• DATASET ROWS:
* BEGIN *
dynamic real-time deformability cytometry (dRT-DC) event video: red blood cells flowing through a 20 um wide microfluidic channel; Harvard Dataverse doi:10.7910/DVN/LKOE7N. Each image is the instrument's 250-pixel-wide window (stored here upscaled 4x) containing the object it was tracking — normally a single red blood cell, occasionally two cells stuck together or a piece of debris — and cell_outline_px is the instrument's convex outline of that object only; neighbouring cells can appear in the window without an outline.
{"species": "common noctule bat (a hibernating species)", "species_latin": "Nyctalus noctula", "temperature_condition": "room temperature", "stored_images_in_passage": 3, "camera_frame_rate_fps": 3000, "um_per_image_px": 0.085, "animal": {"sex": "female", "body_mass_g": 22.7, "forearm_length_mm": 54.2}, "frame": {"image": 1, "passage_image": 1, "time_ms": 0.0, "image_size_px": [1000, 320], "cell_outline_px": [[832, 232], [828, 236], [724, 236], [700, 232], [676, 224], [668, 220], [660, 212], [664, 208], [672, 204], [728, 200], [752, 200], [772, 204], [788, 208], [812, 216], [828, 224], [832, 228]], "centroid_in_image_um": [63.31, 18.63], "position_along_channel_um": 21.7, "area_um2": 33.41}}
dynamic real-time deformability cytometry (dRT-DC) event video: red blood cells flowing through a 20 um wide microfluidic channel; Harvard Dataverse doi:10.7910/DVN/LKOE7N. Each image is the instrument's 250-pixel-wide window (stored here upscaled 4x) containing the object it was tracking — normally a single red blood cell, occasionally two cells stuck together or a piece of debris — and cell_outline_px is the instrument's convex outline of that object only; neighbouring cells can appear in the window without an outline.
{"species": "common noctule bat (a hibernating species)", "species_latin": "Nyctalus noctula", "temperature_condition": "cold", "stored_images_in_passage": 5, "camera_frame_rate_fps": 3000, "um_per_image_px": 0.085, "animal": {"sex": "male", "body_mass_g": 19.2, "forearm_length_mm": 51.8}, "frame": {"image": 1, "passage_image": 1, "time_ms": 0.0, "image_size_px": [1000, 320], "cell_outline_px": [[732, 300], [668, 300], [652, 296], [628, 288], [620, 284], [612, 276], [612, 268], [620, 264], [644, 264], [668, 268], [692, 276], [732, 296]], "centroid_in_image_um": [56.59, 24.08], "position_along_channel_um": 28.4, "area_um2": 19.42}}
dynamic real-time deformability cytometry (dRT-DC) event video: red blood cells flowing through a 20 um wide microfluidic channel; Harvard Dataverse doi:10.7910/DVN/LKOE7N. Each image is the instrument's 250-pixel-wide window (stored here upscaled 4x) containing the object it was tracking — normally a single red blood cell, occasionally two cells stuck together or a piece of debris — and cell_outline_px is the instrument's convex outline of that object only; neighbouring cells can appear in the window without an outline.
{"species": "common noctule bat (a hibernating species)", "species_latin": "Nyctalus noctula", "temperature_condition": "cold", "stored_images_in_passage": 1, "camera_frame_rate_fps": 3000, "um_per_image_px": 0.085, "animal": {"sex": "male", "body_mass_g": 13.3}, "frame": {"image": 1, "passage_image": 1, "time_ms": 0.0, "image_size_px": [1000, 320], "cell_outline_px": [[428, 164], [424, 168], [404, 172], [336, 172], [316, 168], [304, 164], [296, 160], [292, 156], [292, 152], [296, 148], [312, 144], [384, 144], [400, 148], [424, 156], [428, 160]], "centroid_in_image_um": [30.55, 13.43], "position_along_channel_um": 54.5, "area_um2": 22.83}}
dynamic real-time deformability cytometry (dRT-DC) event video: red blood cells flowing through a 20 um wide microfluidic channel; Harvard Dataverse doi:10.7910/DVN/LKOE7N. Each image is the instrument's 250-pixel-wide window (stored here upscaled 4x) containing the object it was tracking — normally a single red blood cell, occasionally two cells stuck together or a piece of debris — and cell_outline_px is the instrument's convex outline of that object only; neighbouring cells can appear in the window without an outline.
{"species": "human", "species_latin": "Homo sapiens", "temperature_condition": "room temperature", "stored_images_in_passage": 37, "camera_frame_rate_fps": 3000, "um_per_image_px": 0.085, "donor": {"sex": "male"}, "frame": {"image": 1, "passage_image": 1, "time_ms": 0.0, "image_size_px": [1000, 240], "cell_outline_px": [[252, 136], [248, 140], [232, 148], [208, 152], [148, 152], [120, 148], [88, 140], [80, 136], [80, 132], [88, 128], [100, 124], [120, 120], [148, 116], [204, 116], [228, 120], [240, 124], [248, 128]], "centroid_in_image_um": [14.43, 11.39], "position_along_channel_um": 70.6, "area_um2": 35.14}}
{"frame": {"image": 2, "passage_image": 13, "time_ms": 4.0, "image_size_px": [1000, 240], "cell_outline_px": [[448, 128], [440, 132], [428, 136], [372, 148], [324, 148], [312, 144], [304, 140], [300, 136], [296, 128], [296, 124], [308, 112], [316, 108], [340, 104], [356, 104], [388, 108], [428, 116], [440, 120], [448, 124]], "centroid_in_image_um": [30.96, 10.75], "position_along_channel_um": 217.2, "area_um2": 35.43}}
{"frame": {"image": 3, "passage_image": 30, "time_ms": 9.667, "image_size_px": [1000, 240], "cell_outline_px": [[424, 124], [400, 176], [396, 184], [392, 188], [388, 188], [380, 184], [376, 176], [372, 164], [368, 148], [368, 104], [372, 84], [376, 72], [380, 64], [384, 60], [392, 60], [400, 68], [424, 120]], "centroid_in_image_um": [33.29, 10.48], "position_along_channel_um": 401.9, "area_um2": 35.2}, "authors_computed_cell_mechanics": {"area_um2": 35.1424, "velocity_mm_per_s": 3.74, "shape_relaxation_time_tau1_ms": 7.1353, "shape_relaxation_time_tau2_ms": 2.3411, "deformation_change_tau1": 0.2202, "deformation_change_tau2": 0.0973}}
* END *
• WHAT THIS TASK INVOLVES: Write out all the lines again, exactly as they are.

• CORRECT RESPONSE:
dynamic real-time deformability cytometry (dRT-DC) event video: red blood cells flowing through a 20 um wide microfluidic channel; Harvard Dataverse doi:10.7910/DVN/LKOE7N. Each image is the instrument's 250-pixel-wide window (stored here upscaled 4x) containing the object it was tracking — normally a single red blood cell, occasionally two cells stuck together or a piece of debris — and cell_outline_px is the instrument's convex outline of that object only; neighbouring cells can appear in the window without an outline.
{"species": "common noctule bat (a hibernating species)", "species_latin": "Nyctalus noctula", "temperature_condition": "room temperature", "stored_images_in_passage": 3, "camera_frame_rate_fps": 3000, "um_per_image_px": 0.085, "animal": {"sex": "female", "body_mass_g": 22.7, "forearm_length_mm": 54.2}, "frame": {"image": 1, "passage_image": 1, "time_ms": 0.0, "image_size_px": [1000, 320], "cell_outline_px": [[832, 232], [828, 236], [724, 236], [700, 232], [676, 224], [668, 220], [660, 212], [664, 208], [672, 204], [728, 200], [752, 200], [772, 204], [788, 208], [812, 216], [828, 224], [832, 228]], "centroid_in_image_um": [63.31, 18.63], "position_along_channel_um": 21.7, "area_um2": 33.41}}
dynamic real-time deformability cytometry (dRT-DC) event video: red blood cells flowing through a 20 um wide microfluidic channel; Harvard Dataverse doi:10.7910/DVN/LKOE7N. Each image is the instrument's 250-pixel-wide window (stored here upscaled 4x) containing the object it was tracking — normally a single red blood cell, occasionally two cells stuck together or a piece of debris — and cell_outline_px is the instrument's convex outline of that object only; neighbouring cells can appear in the window without an outline.
{"species": "common noctule bat (a hibernating species)", "species_latin": "Nyctalus noctula", "temperature_condition": "cold", "stored_images_in_passage": 5, "camera_frame_rate_fps": 3000, "um_per_image_px": 0.085, "animal": {"sex": "male", "body_mass_g": 19.2, "forearm_length_mm": 51.8}, "frame": {"image": 1, "passage_image": 1, "time_ms": 0.0, "image_size_px": [1000, 320], "cell_outline_px": [[732, 300], [668, 300], [652, 296], [628, 288], [620, 284], [612, 276], [612, 268], [620, 264], [644, 264], [668, 268], [692, 276], [732, 296]], "centroid_in_image_um": [56.59, 24.08], "position_along_channel_um": 28.4, "area_um2": 19.42}}
dynamic real-time deformability cytometry (dRT-DC) event video: red blood cells flowing through a 20 um wide microfluidic channel; Harvard Dataverse doi:10.7910/DVN/LKOE7N. Each image is the instrument's 250-pixel-wide window (stored here upscaled 4x) containing the object it was tracking — normally a single red blood cell, occasionally two cells stuck together or a piece of debris — and cell_outline_px is the instrument's convex outline of that object only; neighbouring cells can appear in the window without an outline.
{"species": "common noctule bat (a hibernating species)", "species_latin": "Nyctalus noctula", "temperature_condition": "cold", "stored_images_in_passage": 1, "camera_frame_rate_fps": 3000, "um_per_image_px": 0.085, "animal": {"sex": "male", "body_mass_g": 13.3}, "frame": {"image": 1, "passage_image": 1, "time_ms": 0.0, "image_size_px": [1000, 320], "cell_outline_px": [[428, 164], [424, 168], [404, 172], [336, 172], [316, 168], [304, 164], [296, 160], [292, 156], [292, 152], [296, 148], [312, 144], [384, 144], [400, 148], [424, 156], [428, 160]], "centroid_in_image_um": [30.55, 13.43], "position_along_channel_um": 54.5, "area_um2": 22.83}}
dynamic real-time deformability cytometry (dRT-DC) event video: red blood cells flowing through a 20 um wide microfluidic channel; Harvard Dataverse doi:10.7910/DVN/LKOE7N. Each image is the instrument's 250-pixel-wide window (stored here upscaled 4x) containing the object it was tracking — normally a single red blood cell, occasionally two cells stuck together or a piece of debris — and cell_outline_px is the instrument's convex outline of that object only; neighbouring cells can appear in the window without an outline.
{"species": "human", "species_latin": "Homo sapiens", "temperature_condition": "room temperature", "stored_images_in_passage": 37, "camera_frame_rate_fps": 3000, "um_per_image_px": 0.085, "donor": {"sex": "male"}, "frame": {"image": 1, "passage_image": 1, "time_ms": 0.0, "image_size_px": [1000, 240], "cell_outline_px": [[252, 136], [248, 140], [232, 148], [208, 152], [148, 152], [120, 148], [88, 140], [80, 136], [80, 132], [88, 128], [100, 124], [120, 120], [148, 116], [204, 116], [228, 120], [240, 124], [248, 128]], "centroid_in_image_um": [14.43, 11.39], "position_along_channel_um": 70.6, "area_um2": 35.14}}
{"frame": {"image": 2, "passage_image": 13, "time_ms": 4.0, "image_size_px": [1000, 240], "cell_outline_px": [[448, 128], [440, 132], [428, 136], [372, 148], [324, 148], [312, 144], [304, 140], [300, 136], [296, 128], [296, 124], [308, 112], [316, 108], [340, 104], [356, 104], [388, 108], [428, 116], [440, 120], [448, 124]], "centroid_in_image_um": [30.96, 10.75], "position_along_channel_um": 217.2, "area_um2": 35.43}}
{"frame": {"image": 3, "passage_image": 30, "time_ms": 9.667, "image_size_px": [1000, 240], "cell_outline_px": [[424, 124], [400, 176], [396, 184], [392, 188], [388, 188], [380, 184], [376, 176], [372, 164], [368, 148], [368, 104], [372, 84], [376, 72], [380, 64], [384, 60], [392, 60], [400, 68], [424, 120]], "centroid_in_image_um": [33.29, 10.48], "position_along_channel_um": 401.9, "area_um2": 35.2}, "authors_computed_cell_mechanics": {"area_um2": 35.1424, "velocity_mm_per_s": 3.74, "shape_relaxation_time_tau1_ms": 7.1353, "shape_relaxation_time_tau2_ms": 2.3411, "deformation_change_tau1": 0.2202, "deformation_change_tau2": 0.0973}}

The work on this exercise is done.